LEARN ABOUT: Product Survey Questions
Things to consider before deploying a community questionnaire
Two things to consider before deploying a community survey, that is critical to dependable research responses and repeated surveying are:
- The breadth of the survey
A large community without the breadth of audience types is like doing market research with tunneled vision. Audience reach has a direct bearing on the ability to effectively field a research study (also known as feasibility) and on tapping into low-incidence audiences. Large communities or panels better represent particular, hard-to-find audiences – such as vets or contractors.

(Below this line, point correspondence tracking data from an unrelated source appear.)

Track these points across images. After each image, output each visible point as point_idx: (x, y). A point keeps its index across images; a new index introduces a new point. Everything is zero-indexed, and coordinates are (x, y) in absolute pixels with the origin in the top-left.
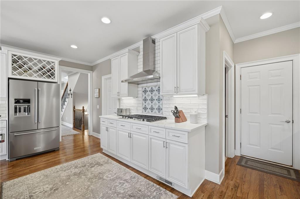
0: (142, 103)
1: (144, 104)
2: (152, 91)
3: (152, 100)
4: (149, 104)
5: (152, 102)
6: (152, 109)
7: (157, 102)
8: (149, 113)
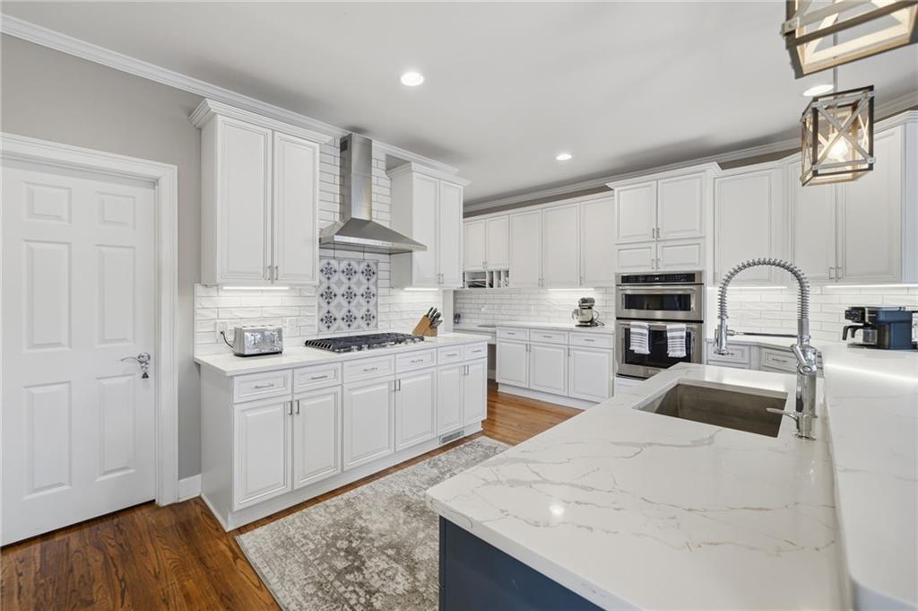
0: (319, 304)
1: (325, 307)
2: (350, 272)
3: (350, 295)
4: (339, 307)
5: (349, 302)
6: (349, 319)
7: (363, 301)
8: (340, 331)
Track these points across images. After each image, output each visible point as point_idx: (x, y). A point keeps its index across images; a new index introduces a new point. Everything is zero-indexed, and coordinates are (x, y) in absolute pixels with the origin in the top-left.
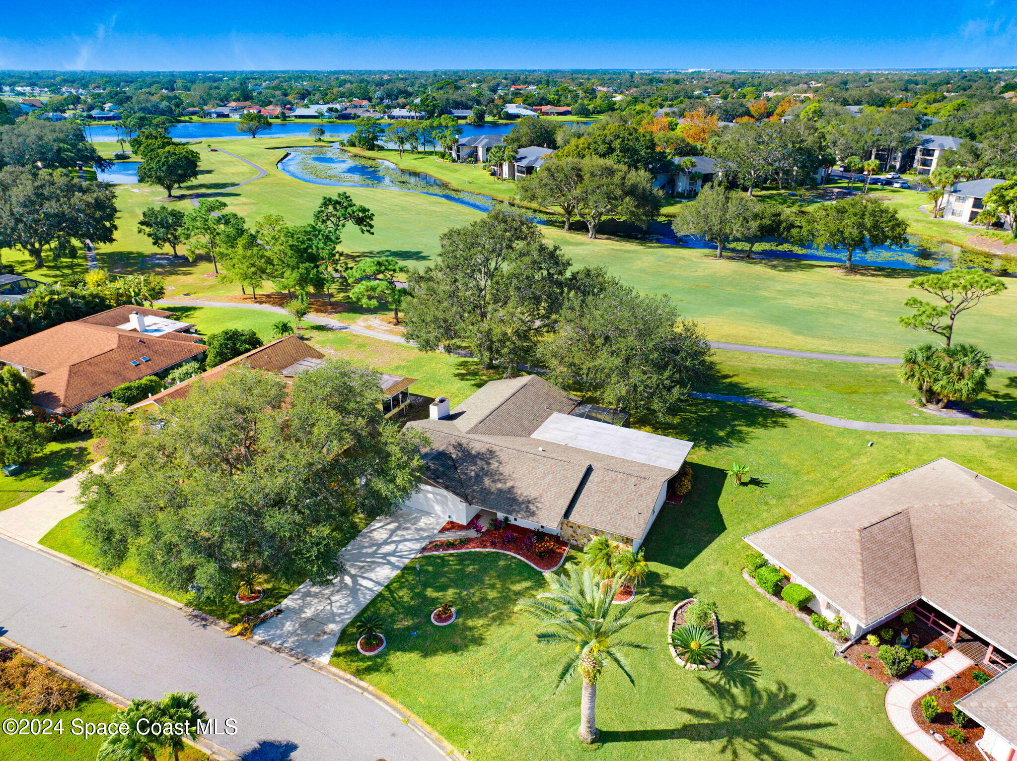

You can control audience types across a single community – the ability to source different audience types across different sourcing methodologies – provides the variety and breadth needed within a first-party asset to collect accurate data.
- The depth of the survey
If you are looking for high engagement for a study that requires the audience to have niche knowledge or experience already, the recruitment process has to be explicitly tailored so that you can augment the member profiles with these attributes. If this is not possible when you run longitudinal community surveys, you can expand your current member information. These additional member attributes can be used to select the target member list to ensure you only field surveys to the members who are relevant to that study.